The problem is that the singapore society has been eroded beyond recognition. Do you remember in the 1990s and early 2000, Singaporeans are more relaxed, less frustrated, courteous, friendly and more conscious of our social and moral upbringing. I still remember the show Gotcha where earlier episodes were funny candid camera pranks while later ones focused on courteous and helpful social behaviour. The courteous Singa was prominently displayed everywhere promoting good social behaviour. Where’s all that now?

Nowadays, road rage is pretty common, nobody wants to give way and everyone is in a rush. I have experienced both and even been guilty of some antisocial behaviour before I so call ‘migrated’.

After 3 exhausting days in singapore, my positivity have somewhat drained. I have to reach inward, into my values, loyalty and beliefs to source for motivation.

Where are my roots now?

Now as I write this post, surrounded by caucasian strangers in the flight back to brisbane, I wonder when will our society crawl out of this propaganda sinkhole. Afterall, deep in my heart, I do yearn for a return. I am not a cacausian and haven’t live a cacausian lifestyle since young. May be my daughter will but I have my skepticism and reservations letting it happen. I realize I am spoilt for choice. Some yearn to leave but had no chance. For me, I am still torn between ‘leaving’ and ‘left’. But, who cares anyway???
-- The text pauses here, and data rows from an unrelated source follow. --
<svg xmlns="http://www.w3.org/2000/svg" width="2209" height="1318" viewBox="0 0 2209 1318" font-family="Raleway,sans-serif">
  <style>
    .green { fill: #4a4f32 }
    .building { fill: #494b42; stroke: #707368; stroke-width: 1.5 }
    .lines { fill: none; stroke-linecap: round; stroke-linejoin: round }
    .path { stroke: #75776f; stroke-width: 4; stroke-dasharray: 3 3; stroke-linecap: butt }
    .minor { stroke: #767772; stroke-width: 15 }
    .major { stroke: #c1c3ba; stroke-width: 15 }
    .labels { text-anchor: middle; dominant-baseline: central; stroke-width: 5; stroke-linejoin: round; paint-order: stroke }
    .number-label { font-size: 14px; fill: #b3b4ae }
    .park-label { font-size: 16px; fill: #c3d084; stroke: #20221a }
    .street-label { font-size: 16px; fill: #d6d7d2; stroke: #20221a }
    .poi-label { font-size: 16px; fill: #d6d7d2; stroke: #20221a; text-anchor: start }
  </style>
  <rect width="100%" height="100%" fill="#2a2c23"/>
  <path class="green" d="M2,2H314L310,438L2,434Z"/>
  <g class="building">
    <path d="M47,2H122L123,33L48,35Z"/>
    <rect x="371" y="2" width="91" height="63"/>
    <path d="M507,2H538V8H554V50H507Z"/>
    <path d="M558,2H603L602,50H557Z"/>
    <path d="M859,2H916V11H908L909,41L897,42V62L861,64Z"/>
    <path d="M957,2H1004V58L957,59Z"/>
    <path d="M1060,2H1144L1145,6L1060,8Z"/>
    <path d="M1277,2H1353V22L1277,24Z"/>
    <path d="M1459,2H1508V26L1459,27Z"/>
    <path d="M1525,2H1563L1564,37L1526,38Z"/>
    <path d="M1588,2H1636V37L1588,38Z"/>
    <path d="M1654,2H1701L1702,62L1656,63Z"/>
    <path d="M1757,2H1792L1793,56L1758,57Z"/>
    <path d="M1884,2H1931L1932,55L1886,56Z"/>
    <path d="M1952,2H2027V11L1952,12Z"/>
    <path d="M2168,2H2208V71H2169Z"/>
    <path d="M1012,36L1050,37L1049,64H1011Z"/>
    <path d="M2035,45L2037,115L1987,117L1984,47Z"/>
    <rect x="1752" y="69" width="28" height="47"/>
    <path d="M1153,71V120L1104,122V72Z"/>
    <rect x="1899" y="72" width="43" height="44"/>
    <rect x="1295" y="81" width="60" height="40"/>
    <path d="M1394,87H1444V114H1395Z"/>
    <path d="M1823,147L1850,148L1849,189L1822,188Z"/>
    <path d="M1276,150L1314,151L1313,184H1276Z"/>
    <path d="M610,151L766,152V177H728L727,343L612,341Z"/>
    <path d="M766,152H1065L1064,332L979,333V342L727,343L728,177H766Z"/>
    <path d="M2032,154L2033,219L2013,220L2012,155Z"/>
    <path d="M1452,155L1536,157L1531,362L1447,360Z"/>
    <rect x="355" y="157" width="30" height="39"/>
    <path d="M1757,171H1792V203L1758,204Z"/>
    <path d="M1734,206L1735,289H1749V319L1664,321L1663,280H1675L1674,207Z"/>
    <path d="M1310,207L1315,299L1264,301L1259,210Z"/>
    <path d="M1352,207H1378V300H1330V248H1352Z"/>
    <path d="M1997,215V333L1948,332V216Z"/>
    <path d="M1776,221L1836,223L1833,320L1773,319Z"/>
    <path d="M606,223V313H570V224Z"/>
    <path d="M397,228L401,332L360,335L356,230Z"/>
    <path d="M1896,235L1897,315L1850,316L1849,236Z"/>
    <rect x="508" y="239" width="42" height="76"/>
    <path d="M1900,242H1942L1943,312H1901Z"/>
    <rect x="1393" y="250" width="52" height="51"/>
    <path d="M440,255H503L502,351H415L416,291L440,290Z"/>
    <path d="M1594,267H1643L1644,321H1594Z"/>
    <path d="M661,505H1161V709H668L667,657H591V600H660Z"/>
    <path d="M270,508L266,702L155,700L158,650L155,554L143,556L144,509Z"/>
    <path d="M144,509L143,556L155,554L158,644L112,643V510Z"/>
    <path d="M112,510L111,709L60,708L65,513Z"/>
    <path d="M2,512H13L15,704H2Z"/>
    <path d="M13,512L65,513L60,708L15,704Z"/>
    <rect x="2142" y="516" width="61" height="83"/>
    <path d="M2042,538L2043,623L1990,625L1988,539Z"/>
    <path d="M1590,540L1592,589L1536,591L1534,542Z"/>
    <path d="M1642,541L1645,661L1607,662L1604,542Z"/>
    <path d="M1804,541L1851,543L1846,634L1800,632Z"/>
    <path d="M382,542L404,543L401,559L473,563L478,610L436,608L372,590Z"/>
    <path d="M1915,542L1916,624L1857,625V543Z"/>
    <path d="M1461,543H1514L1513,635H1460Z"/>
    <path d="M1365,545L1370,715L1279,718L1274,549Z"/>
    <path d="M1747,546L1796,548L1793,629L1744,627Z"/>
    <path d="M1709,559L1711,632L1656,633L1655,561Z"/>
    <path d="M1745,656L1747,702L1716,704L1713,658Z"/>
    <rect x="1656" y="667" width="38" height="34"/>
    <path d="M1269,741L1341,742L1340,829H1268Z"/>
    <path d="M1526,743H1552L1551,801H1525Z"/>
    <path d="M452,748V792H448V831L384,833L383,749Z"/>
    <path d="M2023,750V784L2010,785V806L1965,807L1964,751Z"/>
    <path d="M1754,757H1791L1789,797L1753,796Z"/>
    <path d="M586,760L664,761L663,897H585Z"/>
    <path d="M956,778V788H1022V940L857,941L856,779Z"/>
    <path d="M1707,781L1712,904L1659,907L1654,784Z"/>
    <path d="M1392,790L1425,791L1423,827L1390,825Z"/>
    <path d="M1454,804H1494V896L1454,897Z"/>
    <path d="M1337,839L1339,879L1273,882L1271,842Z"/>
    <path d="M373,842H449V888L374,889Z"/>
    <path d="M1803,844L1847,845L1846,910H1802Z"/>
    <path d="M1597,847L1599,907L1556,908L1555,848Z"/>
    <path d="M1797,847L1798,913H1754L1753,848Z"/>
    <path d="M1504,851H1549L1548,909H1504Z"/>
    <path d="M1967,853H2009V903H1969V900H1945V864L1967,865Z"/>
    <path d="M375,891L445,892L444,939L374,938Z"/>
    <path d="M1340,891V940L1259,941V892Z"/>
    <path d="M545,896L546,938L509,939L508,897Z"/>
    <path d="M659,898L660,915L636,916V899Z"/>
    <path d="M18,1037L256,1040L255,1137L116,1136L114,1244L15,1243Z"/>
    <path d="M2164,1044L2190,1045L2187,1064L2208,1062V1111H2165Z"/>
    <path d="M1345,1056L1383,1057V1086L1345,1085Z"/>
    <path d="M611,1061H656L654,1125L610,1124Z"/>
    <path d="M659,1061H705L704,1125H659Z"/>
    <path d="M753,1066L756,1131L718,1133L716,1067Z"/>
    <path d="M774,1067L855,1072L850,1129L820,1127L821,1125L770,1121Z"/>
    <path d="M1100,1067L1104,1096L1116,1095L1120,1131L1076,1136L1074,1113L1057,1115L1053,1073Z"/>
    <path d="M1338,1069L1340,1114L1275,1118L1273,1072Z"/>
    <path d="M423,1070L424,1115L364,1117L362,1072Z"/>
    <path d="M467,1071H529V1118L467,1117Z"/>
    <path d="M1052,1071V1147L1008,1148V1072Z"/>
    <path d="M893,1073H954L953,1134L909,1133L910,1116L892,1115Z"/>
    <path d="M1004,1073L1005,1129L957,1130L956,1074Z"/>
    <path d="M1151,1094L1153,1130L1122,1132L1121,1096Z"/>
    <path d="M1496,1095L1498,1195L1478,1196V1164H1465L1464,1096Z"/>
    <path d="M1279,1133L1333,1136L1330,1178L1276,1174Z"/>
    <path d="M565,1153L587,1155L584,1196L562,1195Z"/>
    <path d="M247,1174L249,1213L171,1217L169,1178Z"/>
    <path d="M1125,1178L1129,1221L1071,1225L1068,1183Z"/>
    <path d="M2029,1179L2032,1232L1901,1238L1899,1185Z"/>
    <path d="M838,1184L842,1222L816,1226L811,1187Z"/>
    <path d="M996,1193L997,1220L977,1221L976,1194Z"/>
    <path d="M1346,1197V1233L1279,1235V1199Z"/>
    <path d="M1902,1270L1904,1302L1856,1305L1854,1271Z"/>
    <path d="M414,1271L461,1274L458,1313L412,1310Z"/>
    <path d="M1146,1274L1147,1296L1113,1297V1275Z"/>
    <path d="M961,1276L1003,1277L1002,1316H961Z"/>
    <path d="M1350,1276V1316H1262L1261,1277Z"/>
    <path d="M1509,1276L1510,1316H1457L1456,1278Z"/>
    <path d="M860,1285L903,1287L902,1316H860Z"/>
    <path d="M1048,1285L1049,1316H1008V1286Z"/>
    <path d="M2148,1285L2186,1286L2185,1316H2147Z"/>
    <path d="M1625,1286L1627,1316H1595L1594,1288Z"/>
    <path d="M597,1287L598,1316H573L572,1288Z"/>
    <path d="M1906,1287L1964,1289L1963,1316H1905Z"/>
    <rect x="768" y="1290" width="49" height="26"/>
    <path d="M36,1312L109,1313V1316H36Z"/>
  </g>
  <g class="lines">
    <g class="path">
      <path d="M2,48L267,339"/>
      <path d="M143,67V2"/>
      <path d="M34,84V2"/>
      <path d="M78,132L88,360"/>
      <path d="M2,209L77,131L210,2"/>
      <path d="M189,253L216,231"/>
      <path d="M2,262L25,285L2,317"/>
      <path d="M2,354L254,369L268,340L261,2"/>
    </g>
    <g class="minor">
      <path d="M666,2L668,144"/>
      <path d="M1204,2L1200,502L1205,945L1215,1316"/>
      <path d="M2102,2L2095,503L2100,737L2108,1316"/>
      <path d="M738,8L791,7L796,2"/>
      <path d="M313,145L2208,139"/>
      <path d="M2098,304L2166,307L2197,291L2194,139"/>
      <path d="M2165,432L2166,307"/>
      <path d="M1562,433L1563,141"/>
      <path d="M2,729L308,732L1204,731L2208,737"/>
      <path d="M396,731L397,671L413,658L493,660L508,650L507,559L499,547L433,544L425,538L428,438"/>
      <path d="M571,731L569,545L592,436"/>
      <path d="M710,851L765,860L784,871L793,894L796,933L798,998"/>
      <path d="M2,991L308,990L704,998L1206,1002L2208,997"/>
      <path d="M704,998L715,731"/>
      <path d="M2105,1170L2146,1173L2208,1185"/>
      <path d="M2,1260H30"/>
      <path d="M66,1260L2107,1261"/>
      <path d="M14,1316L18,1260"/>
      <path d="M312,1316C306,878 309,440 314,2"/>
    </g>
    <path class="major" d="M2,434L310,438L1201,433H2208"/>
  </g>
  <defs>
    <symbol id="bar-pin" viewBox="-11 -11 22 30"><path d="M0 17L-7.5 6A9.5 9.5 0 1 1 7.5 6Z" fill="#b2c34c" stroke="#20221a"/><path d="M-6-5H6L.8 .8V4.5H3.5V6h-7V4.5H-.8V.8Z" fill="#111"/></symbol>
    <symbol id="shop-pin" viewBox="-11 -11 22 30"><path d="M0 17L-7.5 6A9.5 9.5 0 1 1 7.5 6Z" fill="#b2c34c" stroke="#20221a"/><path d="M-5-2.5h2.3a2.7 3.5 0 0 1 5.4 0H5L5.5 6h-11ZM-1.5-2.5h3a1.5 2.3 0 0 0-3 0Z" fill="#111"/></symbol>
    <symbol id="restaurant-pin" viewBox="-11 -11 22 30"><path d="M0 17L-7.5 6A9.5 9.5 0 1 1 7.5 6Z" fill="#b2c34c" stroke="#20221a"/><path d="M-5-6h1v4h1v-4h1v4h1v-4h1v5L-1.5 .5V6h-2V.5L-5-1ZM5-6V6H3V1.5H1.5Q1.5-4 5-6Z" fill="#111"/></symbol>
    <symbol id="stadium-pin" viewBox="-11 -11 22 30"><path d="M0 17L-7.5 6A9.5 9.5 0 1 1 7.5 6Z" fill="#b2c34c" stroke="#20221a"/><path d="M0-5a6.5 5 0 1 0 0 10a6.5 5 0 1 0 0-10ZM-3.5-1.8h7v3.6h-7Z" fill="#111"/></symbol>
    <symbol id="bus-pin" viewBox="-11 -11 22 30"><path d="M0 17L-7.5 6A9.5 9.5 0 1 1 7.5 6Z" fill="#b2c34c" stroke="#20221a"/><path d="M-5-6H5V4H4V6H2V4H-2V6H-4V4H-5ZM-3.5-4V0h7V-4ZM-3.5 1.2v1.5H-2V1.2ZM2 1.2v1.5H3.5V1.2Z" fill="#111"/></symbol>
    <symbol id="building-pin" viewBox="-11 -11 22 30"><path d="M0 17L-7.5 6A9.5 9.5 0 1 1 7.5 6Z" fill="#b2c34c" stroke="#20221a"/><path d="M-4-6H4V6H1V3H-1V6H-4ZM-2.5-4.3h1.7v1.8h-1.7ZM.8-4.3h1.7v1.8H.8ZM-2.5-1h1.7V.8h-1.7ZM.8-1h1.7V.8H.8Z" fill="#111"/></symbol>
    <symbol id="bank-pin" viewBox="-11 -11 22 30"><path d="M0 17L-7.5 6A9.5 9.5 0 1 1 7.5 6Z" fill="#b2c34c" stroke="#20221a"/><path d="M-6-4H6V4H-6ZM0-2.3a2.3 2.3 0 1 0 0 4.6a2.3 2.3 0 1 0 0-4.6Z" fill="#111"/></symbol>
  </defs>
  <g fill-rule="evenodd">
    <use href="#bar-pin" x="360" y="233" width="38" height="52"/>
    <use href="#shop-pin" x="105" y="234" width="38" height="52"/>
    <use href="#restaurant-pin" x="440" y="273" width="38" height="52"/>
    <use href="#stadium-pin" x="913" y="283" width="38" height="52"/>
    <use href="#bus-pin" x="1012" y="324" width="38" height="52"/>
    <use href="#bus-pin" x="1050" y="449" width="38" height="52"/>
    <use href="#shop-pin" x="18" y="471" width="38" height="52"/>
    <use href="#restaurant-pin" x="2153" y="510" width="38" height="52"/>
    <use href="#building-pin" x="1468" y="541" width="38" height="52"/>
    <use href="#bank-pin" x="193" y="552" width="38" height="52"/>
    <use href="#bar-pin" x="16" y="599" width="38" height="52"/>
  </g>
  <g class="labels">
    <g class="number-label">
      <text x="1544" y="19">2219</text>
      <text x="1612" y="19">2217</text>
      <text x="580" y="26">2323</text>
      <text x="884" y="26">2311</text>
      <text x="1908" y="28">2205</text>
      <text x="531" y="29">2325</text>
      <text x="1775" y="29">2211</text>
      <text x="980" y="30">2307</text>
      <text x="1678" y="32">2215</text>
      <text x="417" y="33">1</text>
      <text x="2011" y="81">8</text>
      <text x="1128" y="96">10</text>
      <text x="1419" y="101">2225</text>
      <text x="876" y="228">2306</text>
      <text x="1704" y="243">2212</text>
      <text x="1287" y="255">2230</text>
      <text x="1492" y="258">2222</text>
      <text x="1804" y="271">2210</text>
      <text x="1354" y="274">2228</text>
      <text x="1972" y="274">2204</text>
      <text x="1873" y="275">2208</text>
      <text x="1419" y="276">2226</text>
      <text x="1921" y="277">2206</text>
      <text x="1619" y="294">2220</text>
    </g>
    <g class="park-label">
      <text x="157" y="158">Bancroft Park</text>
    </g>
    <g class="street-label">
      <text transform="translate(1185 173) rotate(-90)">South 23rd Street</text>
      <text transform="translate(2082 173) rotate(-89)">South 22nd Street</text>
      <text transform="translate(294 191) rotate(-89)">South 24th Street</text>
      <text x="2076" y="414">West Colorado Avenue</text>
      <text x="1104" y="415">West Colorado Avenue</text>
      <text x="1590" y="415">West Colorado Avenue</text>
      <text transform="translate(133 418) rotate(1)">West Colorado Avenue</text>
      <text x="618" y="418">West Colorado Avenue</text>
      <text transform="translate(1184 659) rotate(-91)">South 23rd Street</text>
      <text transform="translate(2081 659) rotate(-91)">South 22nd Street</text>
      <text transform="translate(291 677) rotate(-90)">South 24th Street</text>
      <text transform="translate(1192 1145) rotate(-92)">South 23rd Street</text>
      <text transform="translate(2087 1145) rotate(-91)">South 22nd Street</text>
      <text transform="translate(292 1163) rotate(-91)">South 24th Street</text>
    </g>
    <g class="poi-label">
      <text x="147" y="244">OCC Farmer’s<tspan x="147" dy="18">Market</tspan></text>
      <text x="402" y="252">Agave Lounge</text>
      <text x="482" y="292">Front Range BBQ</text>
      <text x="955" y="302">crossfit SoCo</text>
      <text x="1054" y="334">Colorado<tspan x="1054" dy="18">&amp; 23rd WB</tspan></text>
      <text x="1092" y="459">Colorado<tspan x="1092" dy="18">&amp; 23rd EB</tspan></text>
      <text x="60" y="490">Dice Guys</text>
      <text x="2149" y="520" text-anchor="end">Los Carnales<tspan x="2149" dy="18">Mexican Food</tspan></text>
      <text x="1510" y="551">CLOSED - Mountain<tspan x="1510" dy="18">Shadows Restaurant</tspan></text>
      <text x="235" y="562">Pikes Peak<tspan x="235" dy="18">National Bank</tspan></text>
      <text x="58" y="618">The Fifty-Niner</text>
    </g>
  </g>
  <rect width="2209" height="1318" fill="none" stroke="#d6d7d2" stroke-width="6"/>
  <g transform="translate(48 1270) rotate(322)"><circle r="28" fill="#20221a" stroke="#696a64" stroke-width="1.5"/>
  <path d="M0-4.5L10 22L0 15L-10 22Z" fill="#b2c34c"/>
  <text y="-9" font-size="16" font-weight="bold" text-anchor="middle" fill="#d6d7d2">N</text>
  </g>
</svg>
For the record, not all Caucasians (living in Brisbane) are morally perfect or culturally advanced, some are worse, refusing to work and acting blatantly superior than ‘all other races.’ Generally, they are politically advanced compared to Singapore, a more socially cohesive and conscious community. That’s what I have learnt living here. Ironically, none of the educated ones acted like a bigot infront of me except for the few incapable and immoral PRCs who prefer to help ‘their kind’ and accusing me of being ‘UN-CHINESE-LIKE‘ for reporting their misdeeds to the academic faculty. They have no interests in learning but paying their way for a pass and hoping to get a PR in Australia. In the end, one of them dropped out of school because the ‘rich-man visa’ is available again from the Abbott government.

The great ‘economic’ leap forward… to ruins

What I wish our government should do to avoid slipping down the sinkhole is to get the people’s trust again through more transparency, less autocracy, cronyism and more welfare… My brother, a conservative and part of the 60.1% who voted for the PAP told me he would probably not vote for any party unless a credible opposition challenges his constituency. He said too much focus on the economy at the expense of our deep rooted social fabric will still eventually implode the whole economy. The recent Hong Kong occupy central movement can be a starting example.

Lastly, who can be a catalyst of change? Our current Prime minister? Absolutely no chance. I feel he still think Singaporeans are all daft and easily manipulated. Low Thia Kiang? I don’t know. Who else? When will our Ghandi or Obama appear? I am not against the government but indifferent to its self serving policies. We need a change, desperately.



  1. Pingback: Daily SG: 20 Oct 2014 | The Singapore Daily
  2. George · October 20, 2014

    Well, live in Sin, dies in Sin


  3. csm09 · January 7, 2015

    We need to be more than “indifferent” to their bad policies. We need to be aghast, appalled, affronted. When one-third of our students are too poor to have pocket money for lunch, but they spend $350 million subsidizing foreigners; when Medisave runs a surplus but the poor sick choose to die or refuse to go for treatment because they can’t afford it. Singaporeans need to take a stronger stance if we want to see change. To your brother I ask, how credible is the PAP guy who is standing in his ward? Other than being a lackey who will toe the party line and ensure status quo; a status quo that more and more Singaporeans are acknowledging is unsustainable.